Emergency Zero-Day Internet Explorer Security Fix Released
Microsoft released an out-of-band update for all supported versions of Internet Explorer today after active attacks using the hole have been seen in the wild.
According to Microsoft, bulletin MS15-093 is rated "critical" for all versions of the company's Web browser on all Windows OS versions, and rated "important" on all supported Windows Server versions.
The bulletin takes care of one memory corruption issue that could lead to a remote code execution (RCE) attack. Microsoft said that the vulnerability could be used to run arbitrary code on a targeted system if an attacker "hosts a specially crafted websit that is designed to exploit this vulnerability through Internet Explorer, and then convince a user to view the website. The attacker could also take advantage of compromised websites and websites that accept or host user-provided content or advertisements by adding specially crafted content that could exploit this vulnerability."

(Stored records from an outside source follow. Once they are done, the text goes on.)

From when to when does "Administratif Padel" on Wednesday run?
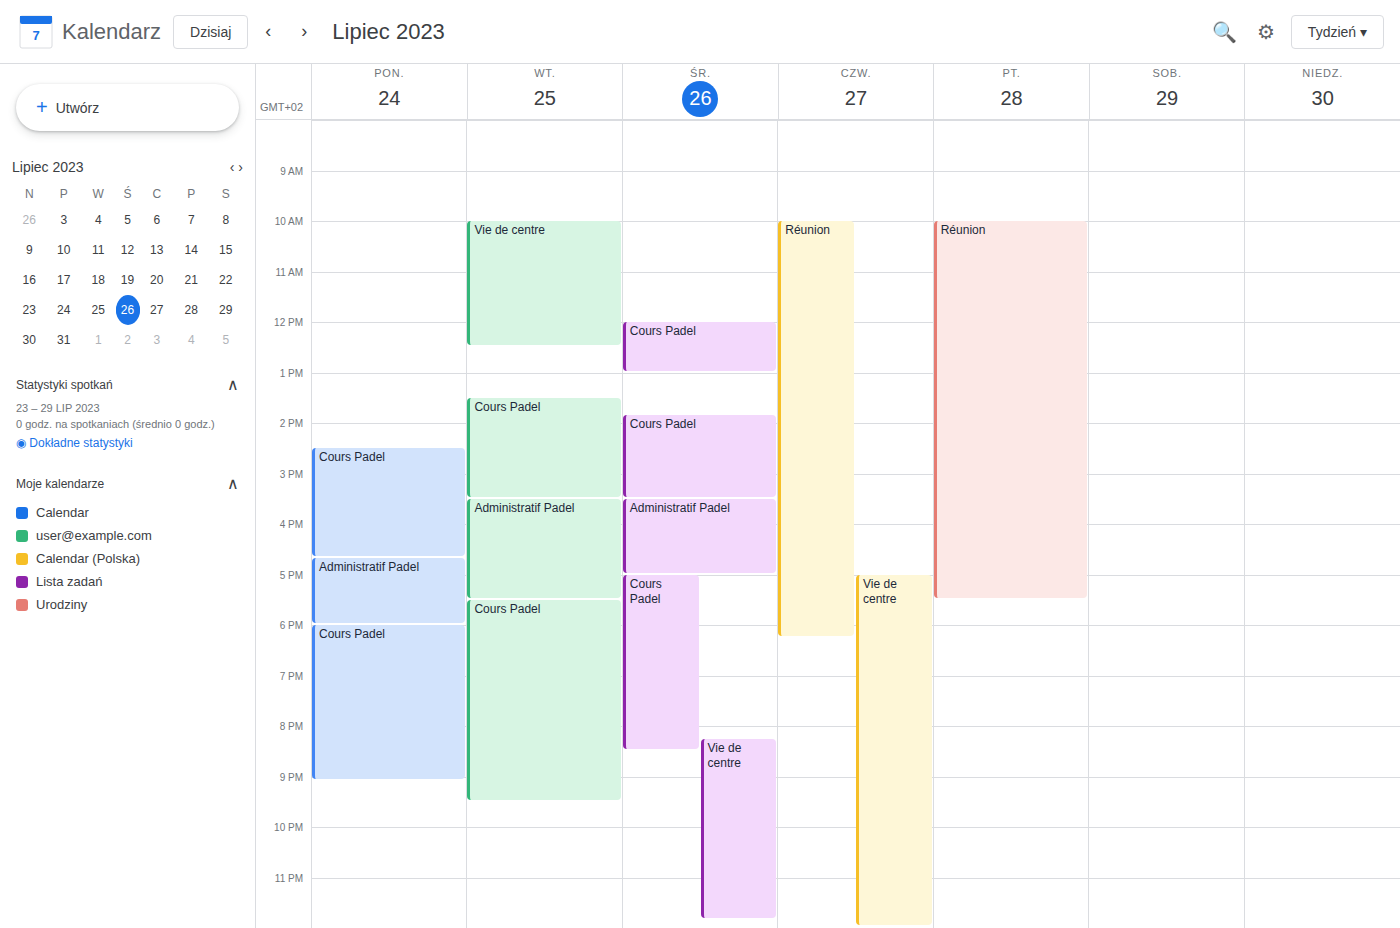
3:30 PM to 5:00 PM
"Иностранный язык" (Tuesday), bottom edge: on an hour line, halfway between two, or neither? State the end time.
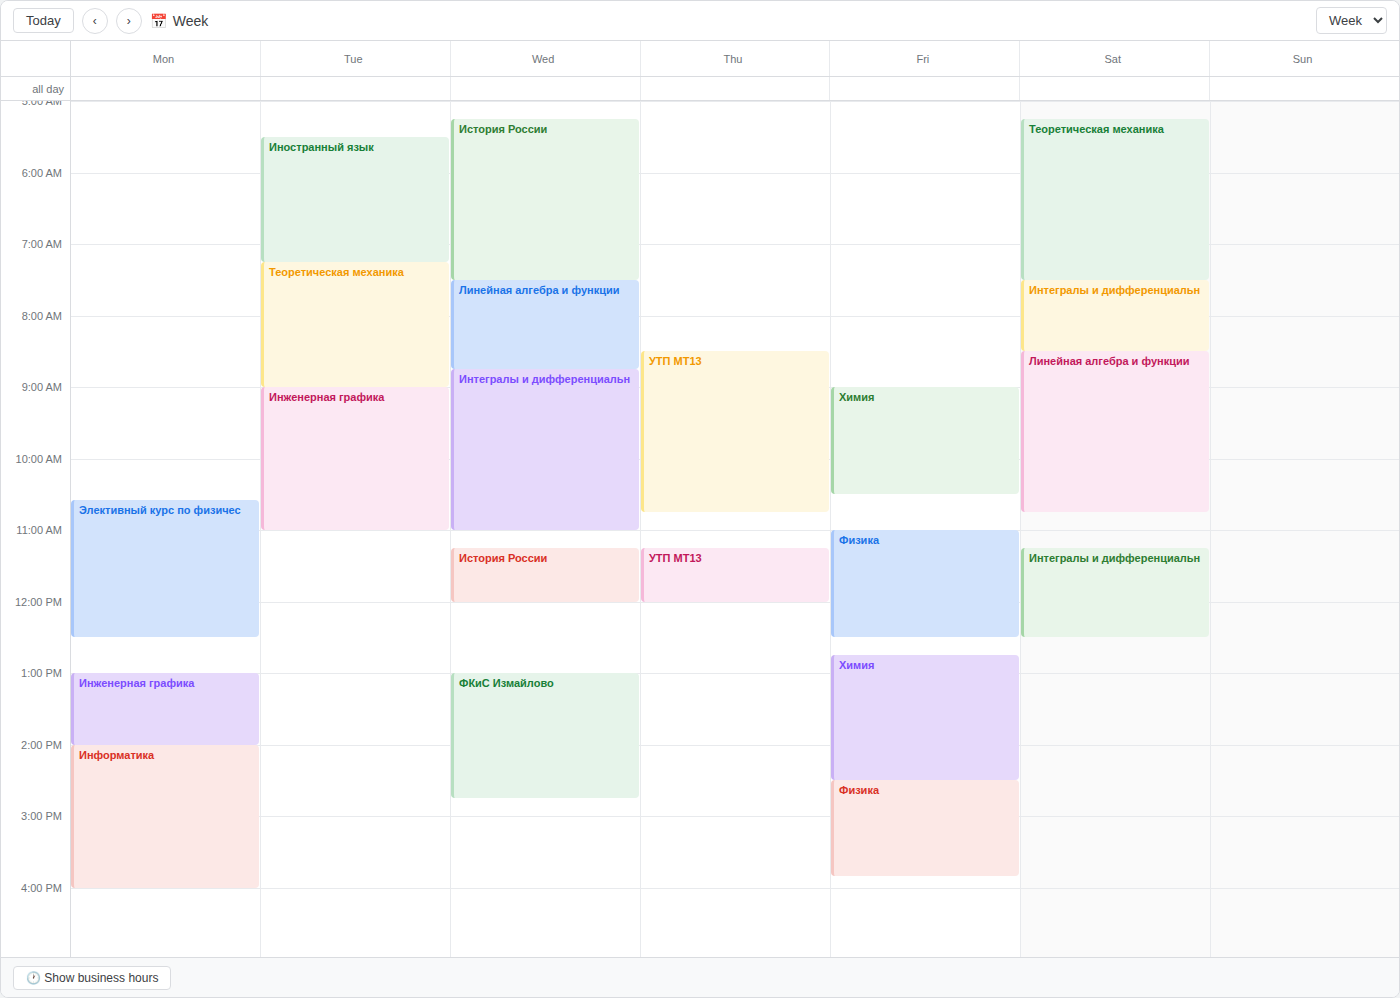
7:15 AM -- neither: a quarter of the way from the 7 AM line to the 8 AM line.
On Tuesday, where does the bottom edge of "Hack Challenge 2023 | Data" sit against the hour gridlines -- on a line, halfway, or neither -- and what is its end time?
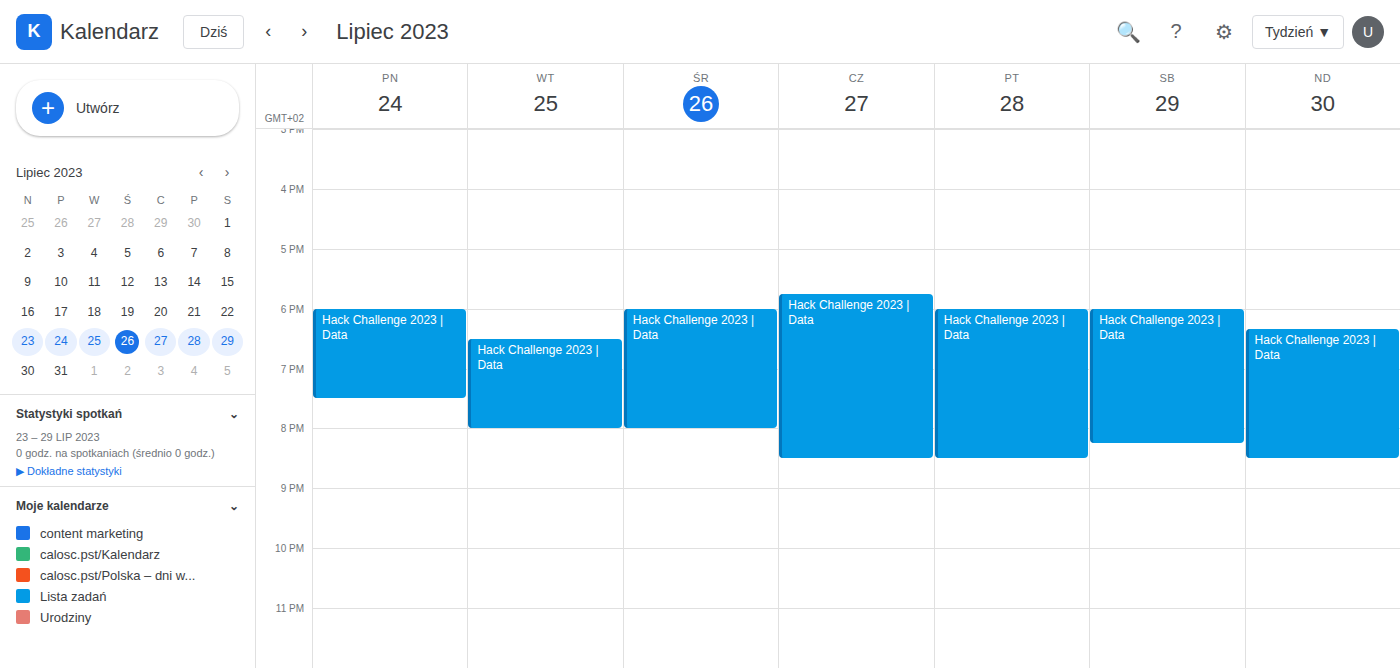
8:00 PM -- exactly on the 8 PM line.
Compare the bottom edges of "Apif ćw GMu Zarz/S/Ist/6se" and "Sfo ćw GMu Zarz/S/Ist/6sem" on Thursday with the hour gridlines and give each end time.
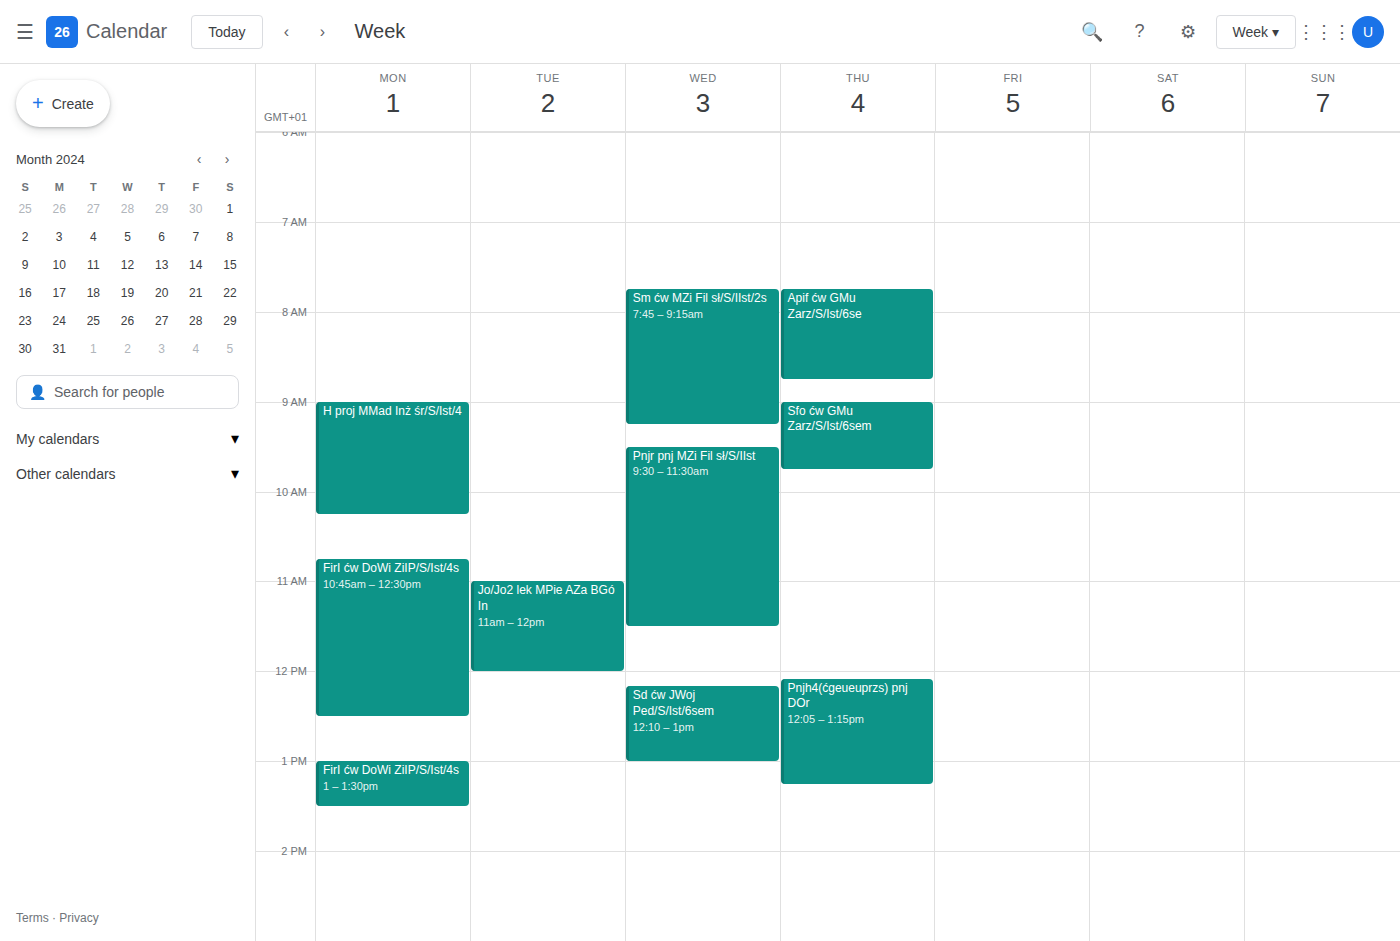
"Apif ćw GMu Zarz/S/Ist/6se": 8:45 AM, neither: three quarters of the way from the 8 AM line to the 9 AM line. "Sfo ćw GMu Zarz/S/Ist/6sem": 9:45 AM, neither: three quarters of the way from the 9 AM line to the 10 AM line.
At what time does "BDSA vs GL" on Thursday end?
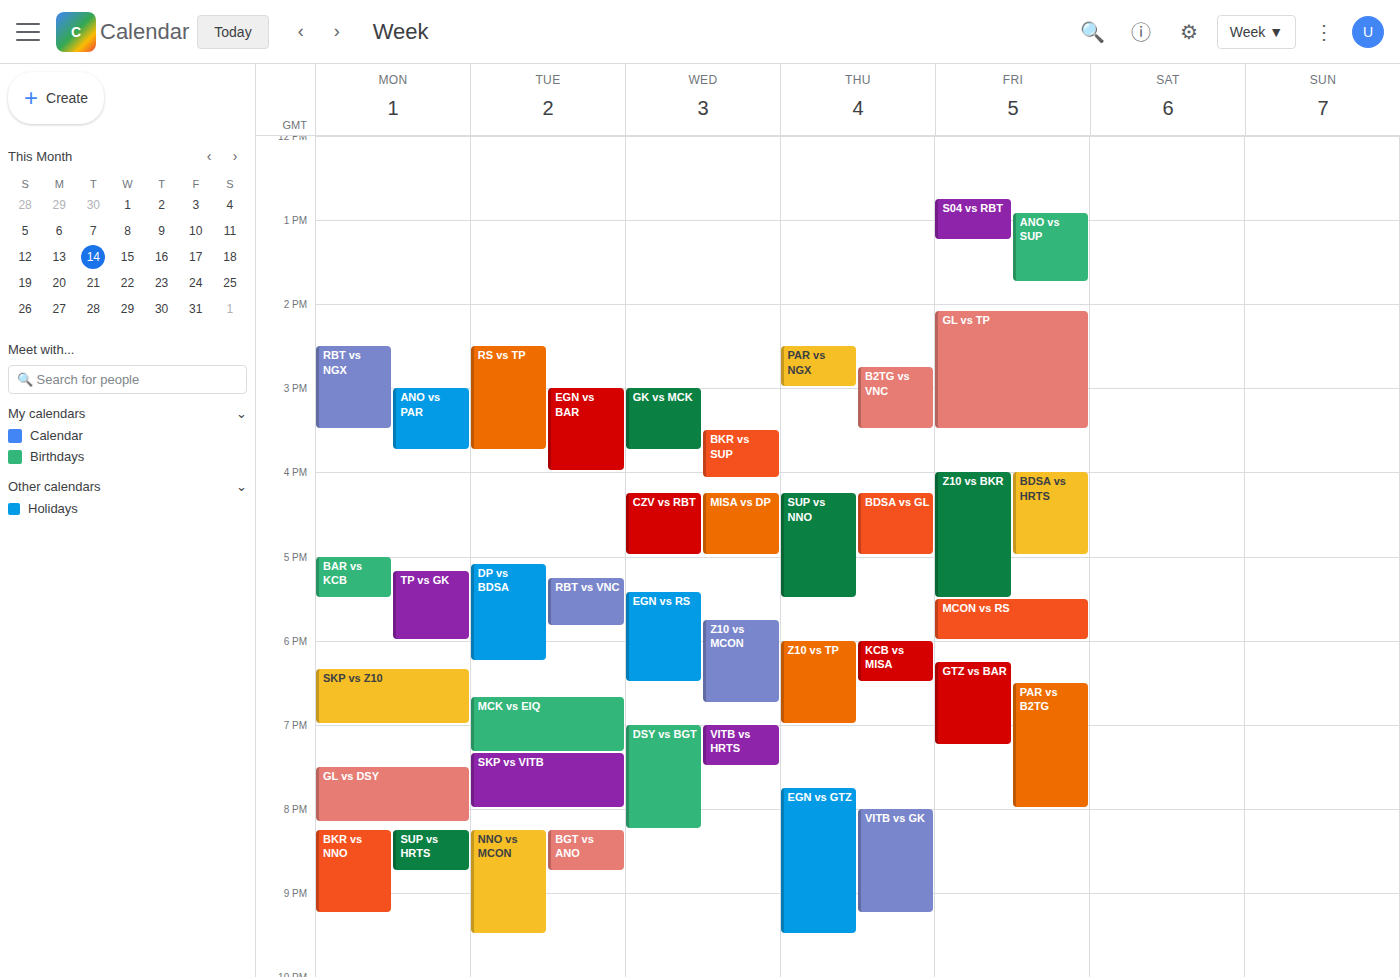
5:00 PM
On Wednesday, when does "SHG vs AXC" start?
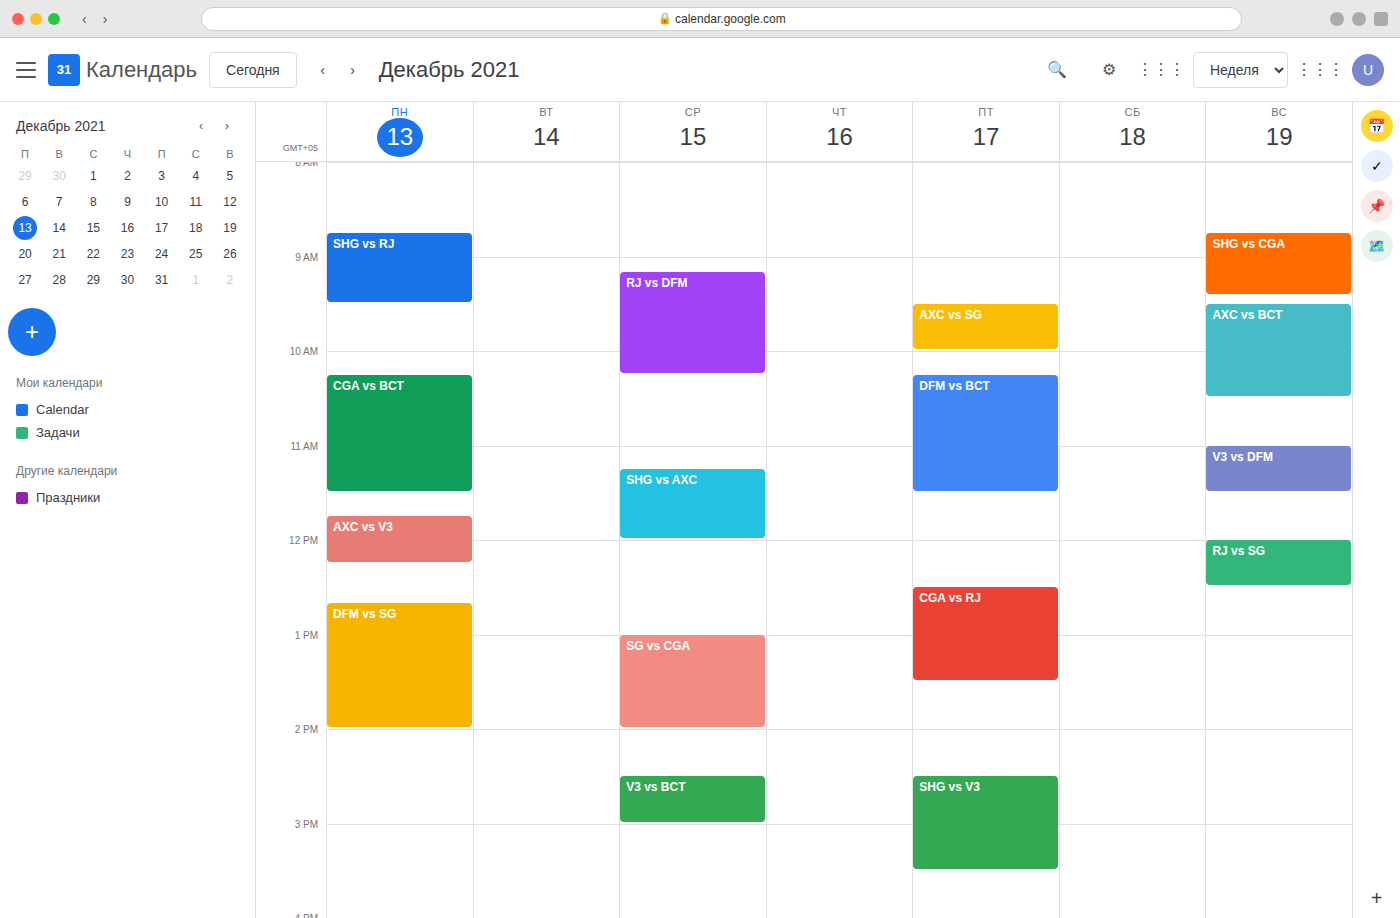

Today's fix modifies the way that Internet Explorer handles objects in memory to close the security hole. It is recommended that this bulletin be applied as soon as possible. Microsoft rarely releases out-of-band patches, and the urgent nature could suggest that more attacks may be on their way, said Qualys CTO Wolfgang Kandek.
"Now that the vulnerability is disclosed we expect the attack code to spread widely and get integrated into exploit kits and attack frameworks," said Kandek in an e-mailed comment. "Patch as quickly as possible."
Those running Windows 10 or earlier OS versions with automatic updates will have the fix pushed through to them. For those that prefer to download and apply it themselves, the patch can found on the bulletin summary page.
Today's security update comes just one week after Microsoft released its scheduled August patch, which included a cumulative update for all versions of Internet Explorer. It's unclear why Microsoft didn't include today's update with last week's rollout.
Microsoft acknowledged security researcher Clement Lecigne at Google for the discovery and disclosure of the memory corruption flaw.